Amy Bloom
American literary fiction in the latter decades of the twentieth century drew on a growing number of voices who brought professional expertise outside writing to their narrative work. Amy Bloom, born on June 18, 1953, in Great Neck Peninsula, is one such figure, working across multiple roles that include writer, novelist, short story writer, screenwriter, film producer, and psychotherapist.
Bloom was educated at John L. Miller Great Neck North High School before continuing her studies at Wesleyan University and Smith College. Her formation across these institutions preceded a career in which she worked simultaneously in clinical practice as a psychotherapist and in literary production as a writer of fiction. That combination of vocations — one oriented toward the interior lives of individuals encountered in a therapeutic setting, the other toward the construction of characters and narratives on the page — defined the particular professional profile she brought to American letters.
Writing in English, Bloom has worked in more than one literary form, producing both novels and short stories alongside her work as a screenwriter. Her engagement with screenwriting and film production extended her practice beyond prose fiction into collaborative and visual storytelling. This range of activity across distinct but related disciplines — fiction, short fiction, screenplay, and production — places her within a cohort of American writers whose work resists confinement to a single medium or genre. Her output reflects an engagement with narrative form that moves between the intimate scale of the short story and the larger architecture of the novel, as well as between the solitary work of prose and the collaborative demands of film.
Bloom holds citizenship in the United States, and the culture and literary traditions of that country have formed the context within which her work in fiction and related fields has taken place. Her professional identity, which spans psychotherapy, prose fiction, screenwriting, and film production, is documented across the institutions and roles that have shaped her career. Her education at Wesleyan University and Smith College represents a foundation from which she moved into both clinical work and a sustained engagement with literary and cinematic storytelling. Those dual pursuits — therapeutic practice and narrative craft — together constitute the professional record she has built since her birth in 1953.
Quotes by Amy Bloom
Amy Bloom's insights on:

It is a wonderful, moving, heart-filling experience to sit with the man or woman you love and your beloved children and know that all are happy to be just where they are with each other and loving one another. This doesn't happen very often.

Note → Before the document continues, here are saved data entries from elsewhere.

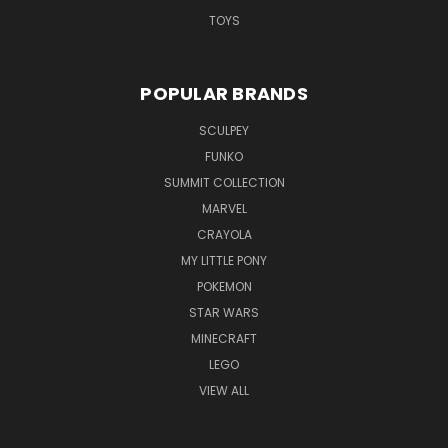
TOYS
POPULAR BRANDS
SCULPEY
FUNKO
SUMMIT COLLECTION
MARVEL
CRAYOLA
MY LITTLE PONY
POKEMON
STAR WARS
MINECRAFT
LEGO
VIEW ALL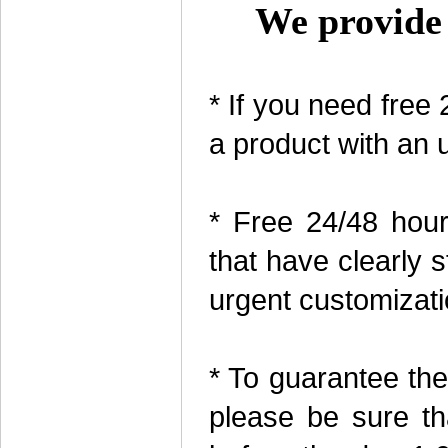
We provide 
* If you need free
a product with an 
* Free 24/48 hour
that have clearly 
urgent customizati
* To guarantee the
please be sure th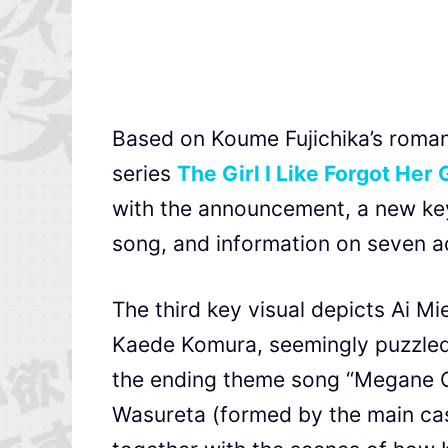
Based on Koume Fujichika’s roman
series
The Girl I Like Forgot Her
with the announcement, a new key
song, and information on seven a
The third key visual depicts Ai M
Kaede Komura, seemingly puzzled,
the ending theme song “Megane
Wasureta (formed by the main cast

I am interested in the gaps between one piece of sidewalk and the next. I am interested in the things for which we don't always have a name, and the things that are not easy to articulate - the difference between what we think and how we feel.

We finished off a small pie and when we got home I washed the tomato sauce out of her hair, which I had expected, but also out of her underwear, which I think must be the sign that you have really, really enjoyed your lunch.

When I read that I thought, I am almost fifty years old and the rest of my life will be love and loss, and when I look down the road, I see a fat old woman and her dog, is what I see.

Carny people’d punch you in the face before they’d let you tell them your troubles and strangle their own selves before they’d tell you theirs.

You know, the crisis passes, the crucible cools, and there we are, slightly improved, not much altered.

Amelia said, “I think women – some women – regard matrimony as a highly honorable retreat from the possibility of failure in the larger world.

Whitman said, ‘I am as bad as the worst but, thank God, I am as good as the best.’ You ought to spend more time with people who know how bad they are.

We protected America from what happened, like a man takes care of his wife. The man doesn’t mind when she closes her eyes at the scary part of the ride, of the movie. He loves her for that sweet, willful ignorance. She gives him something to protect, a nice world in which bad things don’t happen. It’s a pleasure, and a relief, to keep that ignorance intact, even as it comes between them.

Mrs. Vandor said, with her eyes closed, I wouldn’t make that kind of thing a habit. One wishes to be useful, but not indispensably so.